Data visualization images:
▬▬▬▬▬▬▬▬▬▬

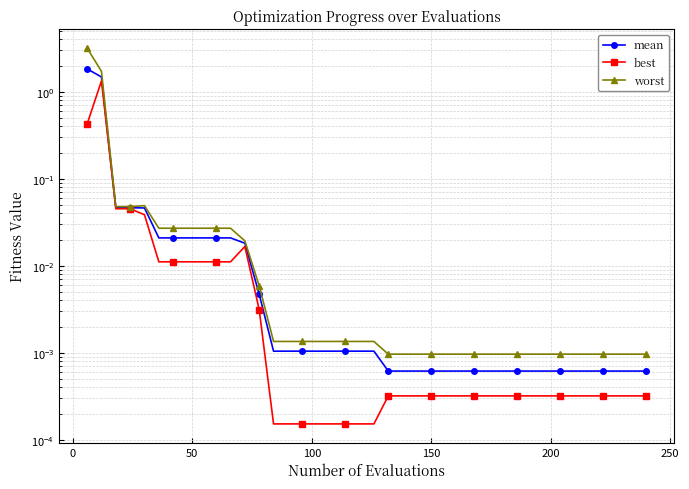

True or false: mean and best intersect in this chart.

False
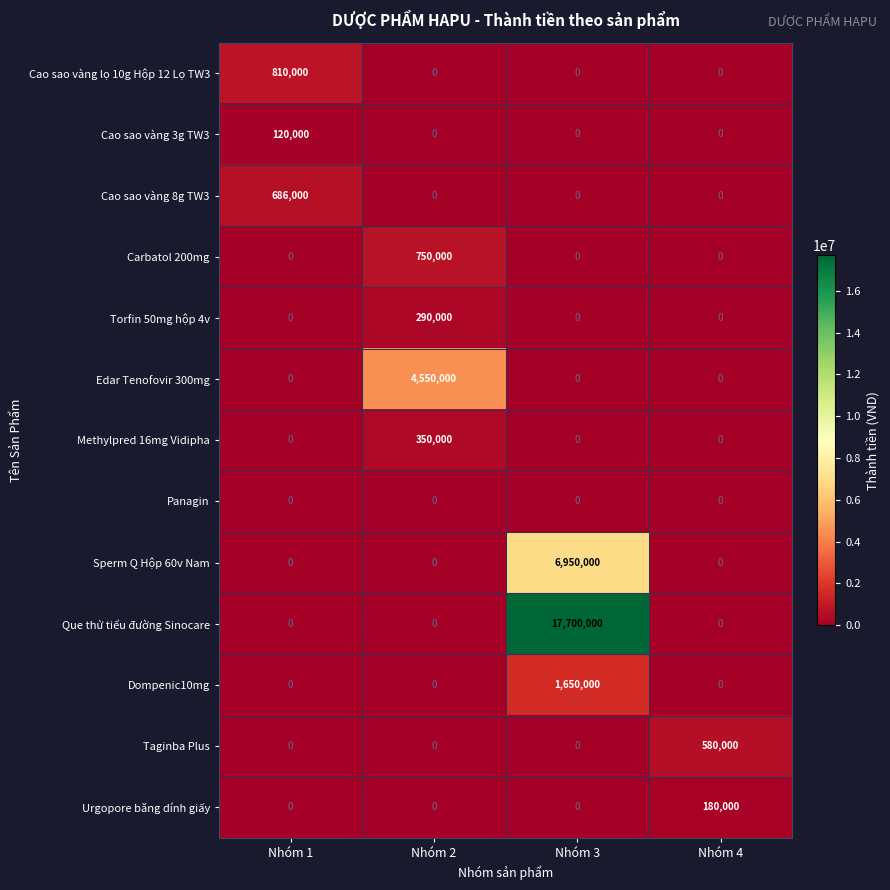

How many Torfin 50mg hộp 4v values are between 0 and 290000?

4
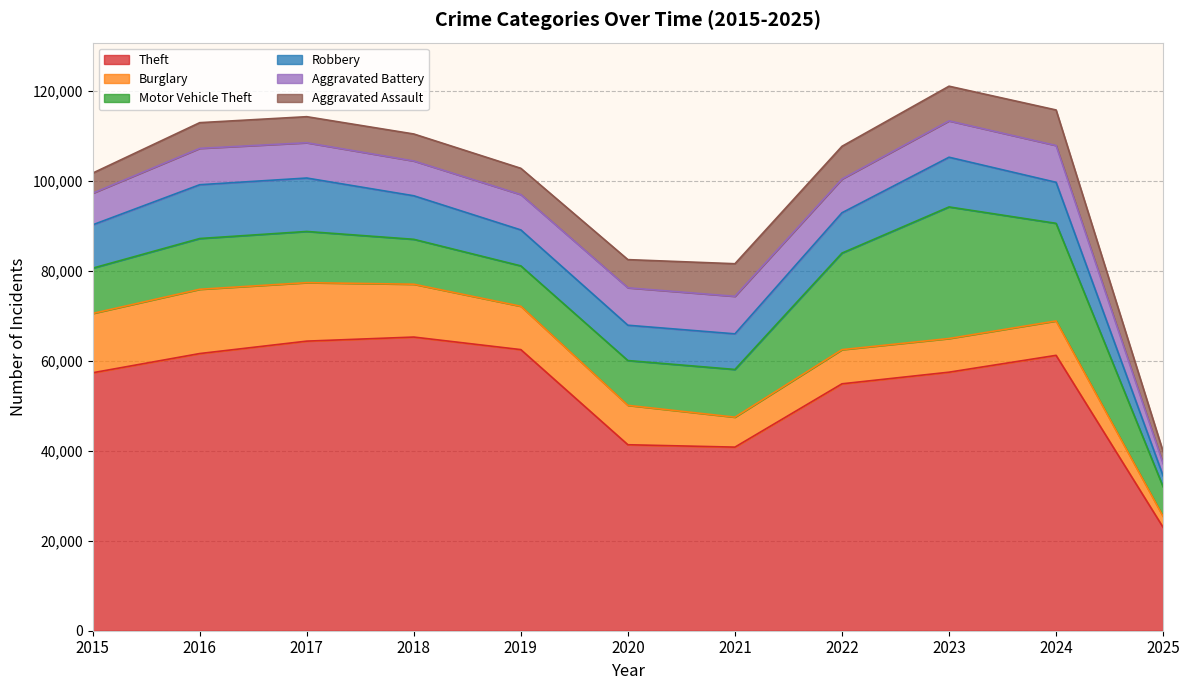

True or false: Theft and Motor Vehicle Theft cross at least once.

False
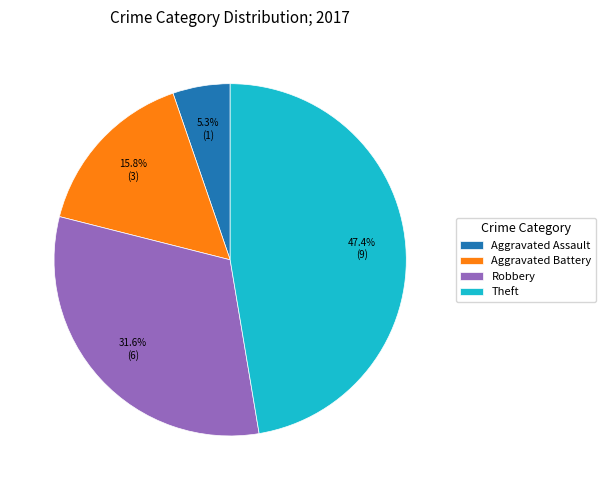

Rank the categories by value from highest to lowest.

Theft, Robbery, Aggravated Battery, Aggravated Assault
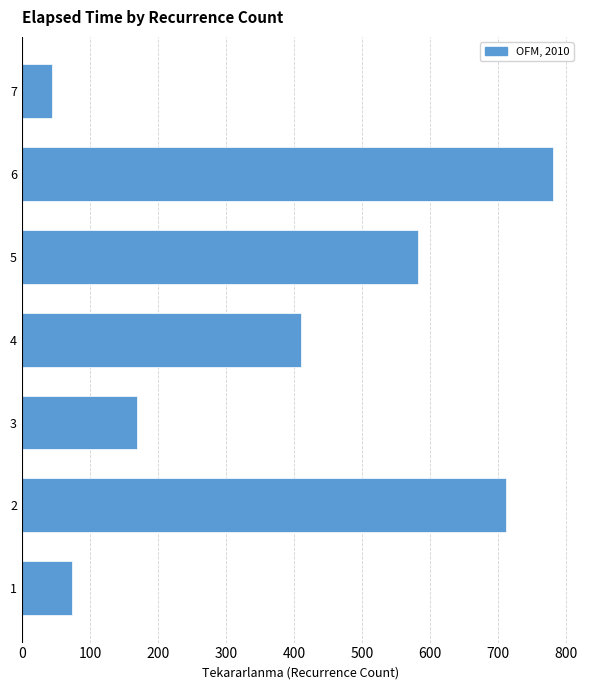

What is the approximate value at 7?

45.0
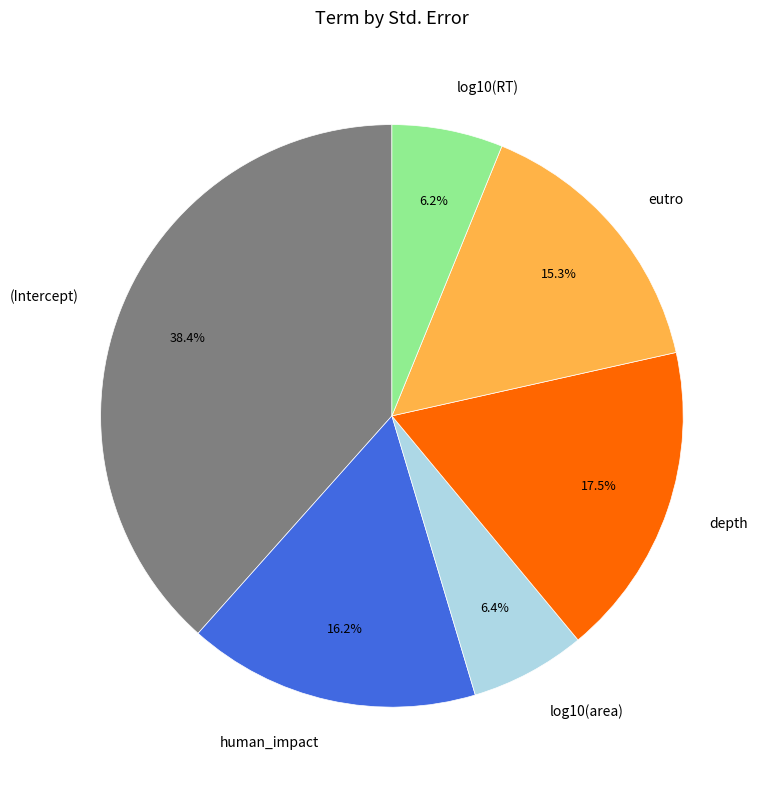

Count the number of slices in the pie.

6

▬▬▬▬▬▬▬▬▬▬

**PROMPT:** Rewrite everything from the start of the records down to and including the line containing "Theft, Robbery, Aggravated" as a Markdown table with the columns Row and Line, numbering each line and skipping blank lines. Leave the pictures out.

**COMPLETED EXERCISE:**
| Row | Line |
|---|---|
| 1 | True or false: mean and best intersect in this chart. |
| 2 | False |
| 3 | How many Torfin 50mg hộp 4v values are between 0 and 290000? |
| 4 | 4 |
| 5 | True or false: Theft and Motor Vehicle Theft cross at least once. |
| 6 | False |
| 7 | Rank the categories by value from highest to lowest. |
| 8 | Theft, Robbery, Aggravated Battery, Aggravated Assault |